What is expected — When the line containing "disciplinas: geografia, artes, história, português" is found in the data below, copy it and each line after it through the line containing "exposição Consciência Negra", exactly and with no others.

━━━━━ Supplied information

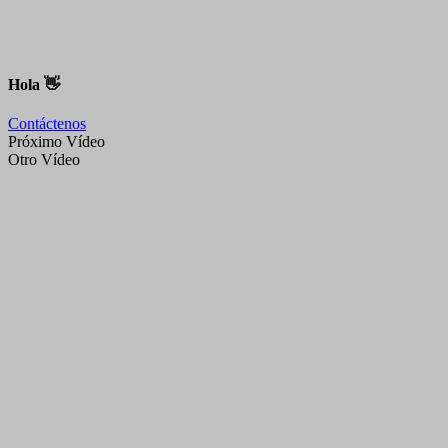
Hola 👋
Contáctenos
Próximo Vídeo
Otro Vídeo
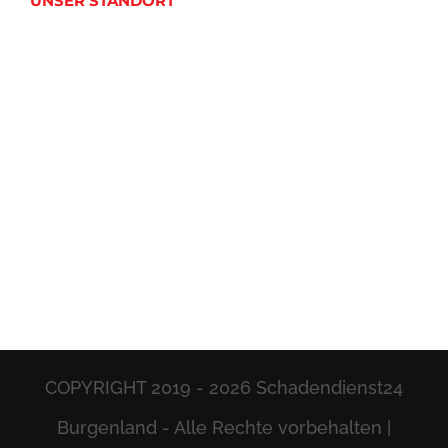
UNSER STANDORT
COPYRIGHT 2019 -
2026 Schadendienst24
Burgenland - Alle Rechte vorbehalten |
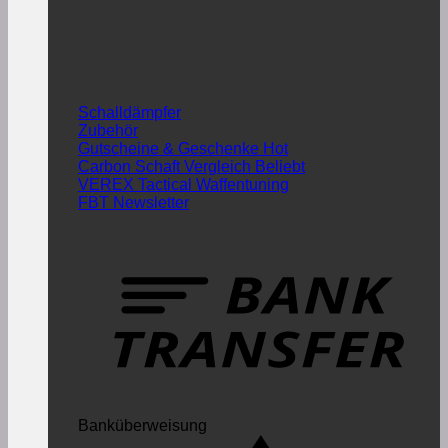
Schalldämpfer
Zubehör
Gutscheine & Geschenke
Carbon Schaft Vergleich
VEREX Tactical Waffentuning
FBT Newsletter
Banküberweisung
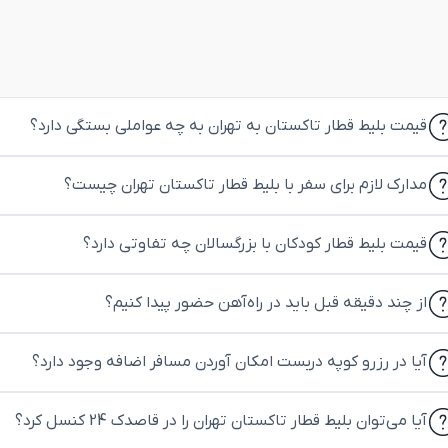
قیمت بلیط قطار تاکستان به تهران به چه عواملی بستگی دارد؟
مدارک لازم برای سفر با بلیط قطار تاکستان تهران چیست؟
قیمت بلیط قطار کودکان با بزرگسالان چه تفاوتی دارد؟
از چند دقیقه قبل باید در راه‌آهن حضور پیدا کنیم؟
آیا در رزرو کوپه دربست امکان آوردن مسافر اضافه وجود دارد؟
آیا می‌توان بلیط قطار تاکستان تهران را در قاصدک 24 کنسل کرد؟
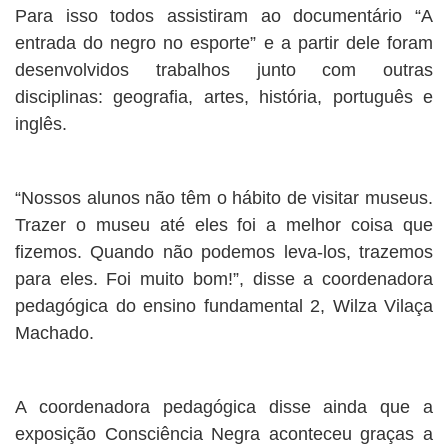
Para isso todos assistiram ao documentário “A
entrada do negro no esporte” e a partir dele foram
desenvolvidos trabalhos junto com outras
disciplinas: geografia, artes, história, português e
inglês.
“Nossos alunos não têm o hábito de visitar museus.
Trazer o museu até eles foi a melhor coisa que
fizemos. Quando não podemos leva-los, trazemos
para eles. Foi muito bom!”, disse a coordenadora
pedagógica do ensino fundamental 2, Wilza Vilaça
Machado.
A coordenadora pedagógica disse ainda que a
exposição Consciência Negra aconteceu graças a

━━━━━━━━━━
━━━━━ Supplied information

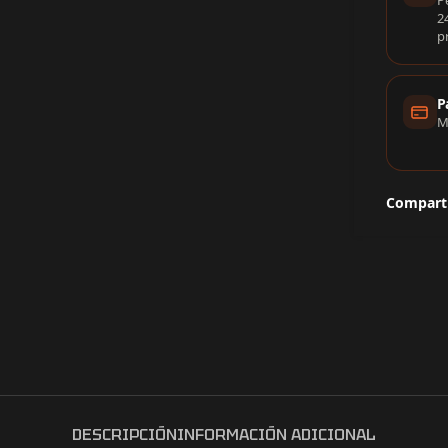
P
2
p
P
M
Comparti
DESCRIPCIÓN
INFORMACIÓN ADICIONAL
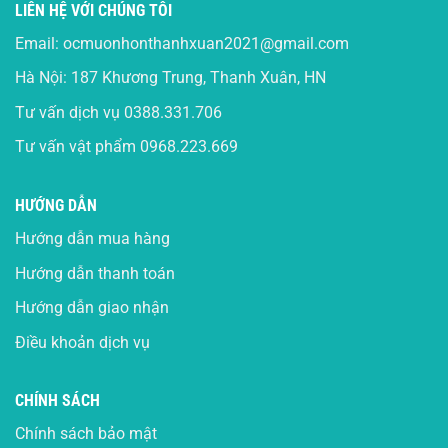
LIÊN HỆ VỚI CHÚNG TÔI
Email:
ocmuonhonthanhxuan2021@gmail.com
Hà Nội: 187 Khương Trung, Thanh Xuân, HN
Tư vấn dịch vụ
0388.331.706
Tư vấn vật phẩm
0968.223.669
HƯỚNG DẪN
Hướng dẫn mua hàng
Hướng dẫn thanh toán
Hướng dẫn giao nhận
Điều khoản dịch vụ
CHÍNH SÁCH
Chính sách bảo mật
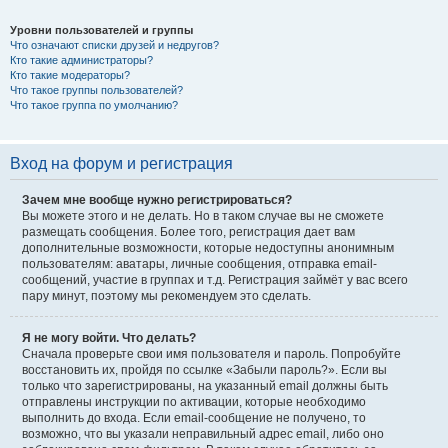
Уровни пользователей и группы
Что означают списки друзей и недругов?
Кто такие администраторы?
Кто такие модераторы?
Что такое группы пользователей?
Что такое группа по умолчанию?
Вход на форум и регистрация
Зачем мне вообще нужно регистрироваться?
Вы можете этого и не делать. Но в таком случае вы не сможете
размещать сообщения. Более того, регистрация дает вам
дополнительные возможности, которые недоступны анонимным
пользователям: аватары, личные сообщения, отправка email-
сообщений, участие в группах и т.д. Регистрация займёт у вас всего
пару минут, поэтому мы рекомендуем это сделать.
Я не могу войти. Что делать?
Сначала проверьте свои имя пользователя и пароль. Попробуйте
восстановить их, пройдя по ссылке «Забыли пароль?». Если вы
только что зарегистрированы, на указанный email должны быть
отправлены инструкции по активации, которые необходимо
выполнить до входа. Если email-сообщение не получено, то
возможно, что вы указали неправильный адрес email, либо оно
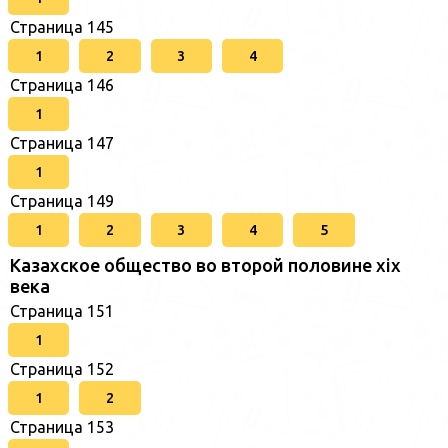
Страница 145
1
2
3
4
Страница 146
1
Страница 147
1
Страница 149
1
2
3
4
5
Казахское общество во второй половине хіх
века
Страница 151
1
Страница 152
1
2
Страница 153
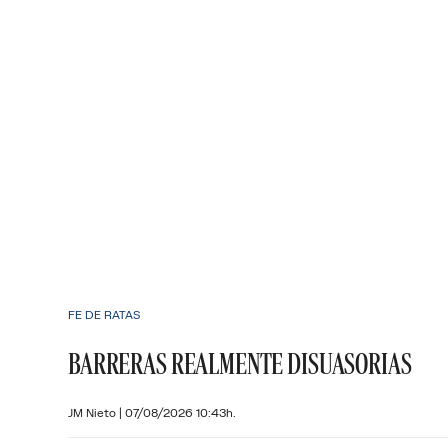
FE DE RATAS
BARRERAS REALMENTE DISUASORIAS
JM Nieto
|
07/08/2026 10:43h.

━━━━━━━━━━

Solution to the exercise —
disciplinas: geografia, artes, história, português e
inglês.
“Nossos alunos não têm o hábito de visitar museus.
Trazer o museu até eles foi a melhor coisa que
fizemos. Quando não podemos leva-los, trazemos
para eles. Foi muito bom!”, disse a coordenadora
pedagógica do ensino fundamental 2, Wilza Vilaça
Machado.
A coordenadora pedagógica disse ainda que a
exposição Consciência Negra aconteceu graças a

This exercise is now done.